Задание 1:
Определите, согласуются ли с отрывком о Ницше утверждения (a), (b) и (c). Для каждого ответьте «да» или «нет» и приведите точную цитату из отрывка, которая это решает.
(a) Автор считает, что Ницше понимал все это сразу на двух уровнях.
(b) По словам автора, у Ницше легко различить сознательное лицо и бессознательную изнанку.
(c) Автор допускает, что Ницше догадывался о своей особой личной связанности с образами Сократа и Христа.

Выбрать главу

Думаю, Ницше все это понимал — и, как всегда, сразу на двух уровнях. На втором из них, бессознательном, «понимание» причудливо преломлялось в подражание, доходящее до самоотождествления с антигероями. И на этот раз дело было не только в ассимиляции, вызванной его сознательной критически-воинской позицией, занятой им по отношению к ним. Здесь, как и часто в разговоре о Ницше, вообще трудно и даже невозможно различить сознательное лицо и бессознательную изнанку, настолько они срослись у него в одно изваяние, настолько то и другое оказалось у него захвачено одним вихрем самостановления. Поэтому можно осторожно предположить, что он догадывался о своей особой личной связанности с образами Сократа и Христа.

Исходные тексты оформленных документов
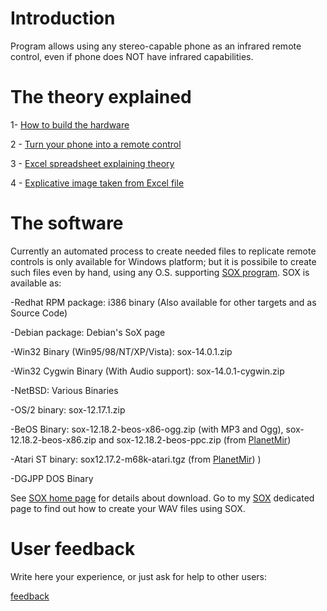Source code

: # Introduction #

Program allows using any stereo-capable phone as an infrared remote control, even if phone does NOT have infrared capabilities.


# The theory explained #
1- [How to build the hardware](http://jumpjack.wordpress.com/2008/05/20/worlds-cheapest-remote-control-replicator-just-1/)

2 - [Turn your phone into a remote control](http://jumpjack.wordpress.com/2008/06/10/turn-your-phone-into-an-universal-remote-control/)

3 - [Excel spreadsheet explaining theory](http://www.planetmobile.it/jumpjack/ir2audio.xls)

4 - [Explicative image taken from Excel file](http://www.planetmobile.it/jumpjack/immagini/ledrem.JPG)


# The software #

Currently an automated process to create needed files to replicate remote controls is only available for Windows platform; but it is possibile to create such files even by hand, using any O.S. supporting [SOX program](http://sox.sourceforge.net/). SOX is available as:

-Redhat RPM package: i386 binary (Also available for other targets and as Source Code)

-Debian package: Debian's SoX page

-Win32 Binary (Win95/98/NT/XP/Vista): sox-14.0.1.zip

-Win32 Cygwin Binary (With Audio support): sox-14.0.1-cygwin.zip

-NetBSD: Various Binaries

-OS/2 binary: sox-12.17.1.zip

-BeOS Binary: sox-12.18.2-beos-x86-ogg.zip (with MP3 and Ogg), sox-12.18.2-beos-x86.zip and sox-12.18.2-beos-ppc.zip (from [PlanetMir](http://www.planetmir.de/html/softw.htm))

-Atari ST binary: sox12.17.2-m68k-atari.tgz (from [PlanetMir](http://www.planetmir.de/html/softw.htm)) )

-DGJPP DOS Binary


See [SOX home page](http://sox.sourceforge.net/) for details about download. Go to my [SOX](SOX.md) dedicated page to find out how to create your WAV files using SOX.


# User feedback #

Write here your experience, or just ask for help to other users:

[feedback](feedback.md)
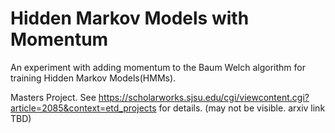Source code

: # Hidden Markov Models with Momentum
An experiment with adding momentum to the Baum Welch algorithm for training Hidden Markov Models(HMMs).  

Masters Project.  See https://scholarworks.sjsu.edu/cgi/viewcontent.cgi?article=2085&context=etd_projects for details. (may not be visible.  arxiv link TBD) 

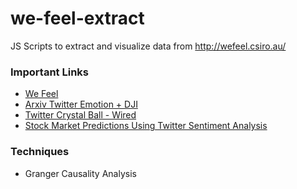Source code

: # we-feel-extract
JS Scripts to extract and visualize data from http://wefeel.csiro.au/

### Important Links
* [We Feel](http://wefeel.csiro.au/)
* [Arxiv Twitter Emotion + DJI](https://arxiv.org/pdf/1010.3003.pdf)
* [Twitter Crystal Ball - Wired](https://www.wired.com/2010/10/twitter-crystal-ball/)
* [Stock Market Predictions Using Twitter Sentiment Analysis](http://cs229.stanford.edu/proj2011/GoelMittal-StockMarketPredictionUsingTwitterSentimentAnalysis.pdf)

### Techniques
* Granger Causality Analysis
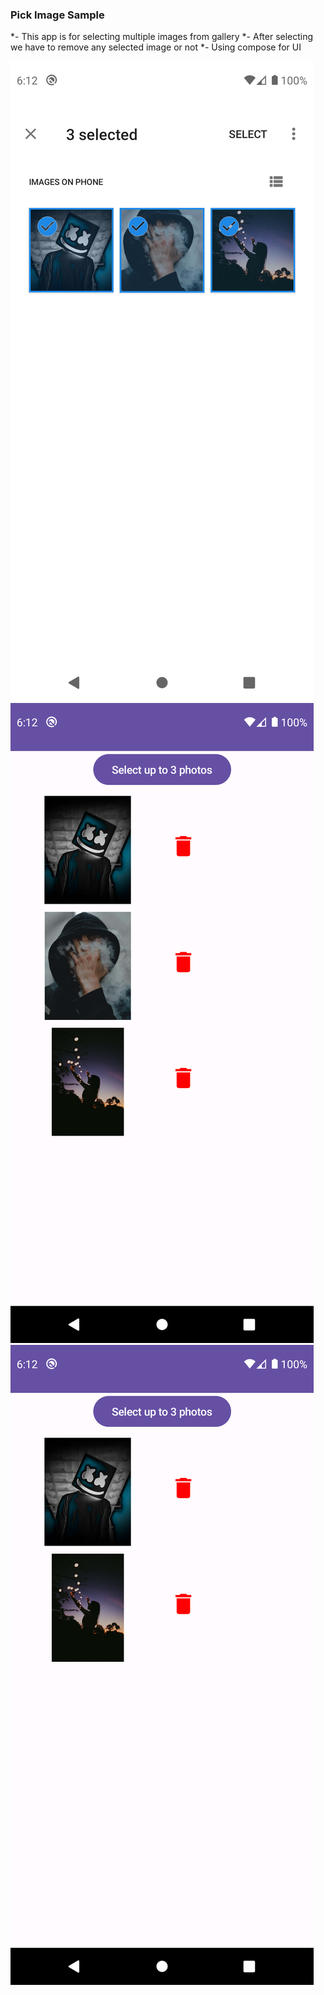
### Pick Image Sample

*- This app is for selecting multiple images from gallery
*- After selecting we have to remove any selected image or not
*- Using compose for UI 


![Alt text](images/Screenshot_1739191354.png "Image available in gallery")
![Alt text](images/Screenshot_1739191360.png "Selected Images")
![Alt text](images/Screenshot_1739191364.png "After removing second image")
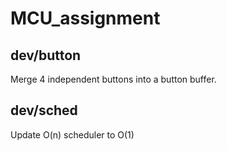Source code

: # MCU_assignment

## dev/button
Merge 4 independent buttons into a button buffer.

## dev/sched
Update O(n) scheduler to O(1)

Задание 2: Пожалуйста, процитируйте из записей строки от строки с «3 - [Excel spreadsheet» до строки с «[Stock Market Predictions», включая обе. Изображения в ответ не включайте.

Ответ 1:
(a) Да: «Думаю, Ницше все это понимал — и, как всегда, сразу на двух уровнях.»
(b) Нет: «Здесь, как и часто в разговоре о Ницше, вообще трудно и даже невозможно различить сознательное лицо и бессознательную изнанку».
(c) Да: «Поэтому можно осторожно предположить, что он догадывался о своей особой личной связанности с образами Сократа и Христа.»

Ответ 2:
3 - [Excel spreadsheet explaining theory](http://www.planetmobile.it/jumpjack/ir2audio.xls)

4 - [Explicative image taken from Excel file](http://www.planetmobile.it/jumpjack/immagini/ledrem.JPG)


# The software #

Currently an automated process to create needed files to replicate remote controls is only available for Windows platform; but it is possibile to create such files even by hand, using any O.S. supporting [SOX program](http://sox.sourceforge.net/). SOX is available as:

-Redhat RPM package: i386 binary (Also available for other targets and as Source Code)

-Debian package: Debian's SoX page

-Win32 Binary (Win95/98/NT/XP/Vista): sox-14.0.1.zip

-Win32 Cygwin Binary (With Audio support): sox-14.0.1-cygwin.zip

-NetBSD: Various Binaries

-OS/2 binary: sox-12.17.1.zip

-BeOS Binary: sox-12.18.2-beos-x86-ogg.zip (with MP3 and Ogg), sox-12.18.2-beos-x86.zip and sox-12.18.2-beos-ppc.zip (from [PlanetMir](http://www.planetmir.de/html/softw.htm))

-Atari ST binary: sox12.17.2-m68k-atari.tgz (from [PlanetMir](http://www.planetmir.de/html/softw.htm)) )

-DGJPP DOS Binary


See [SOX home page](http://sox.sourceforge.net/) for details about download. Go to my [SOX](SOX.md) dedicated page to find out how to create your WAV files using SOX.


# User feedback #

Write here your experience, or just ask for help to other users:

[feedback](feedback.md)
Source code

: # Hidden Markov Models with Momentum
An experiment with adding momentum to the Baum Welch algorithm for training Hidden Markov Models(HMMs).  

Masters Project.  See https://scholarworks.sjsu.edu/cgi/viewcontent.cgi?article=2085&context=etd_projects for details. (may not be visible.  arxiv link TBD) 

Source code

: # we-feel-extract
JS Scripts to extract and visualize data from http://wefeel.csiro.au/

### Important Links
* [We Feel](http://wefeel.csiro.au/)
* [Arxiv Twitter Emotion + DJI](https://arxiv.org/pdf/1010.3003.pdf)
* [Twitter Crystal Ball - Wired](https://www.wired.com/2010/10/twitter-crystal-ball/)
* [Stock Market Predictions Using Twitter Sentiment Analysis](http://cs229.stanford.edu/proj2011/GoelMittal-StockMarketPredictionUsingTwitterSentimentAnalysis.pdf)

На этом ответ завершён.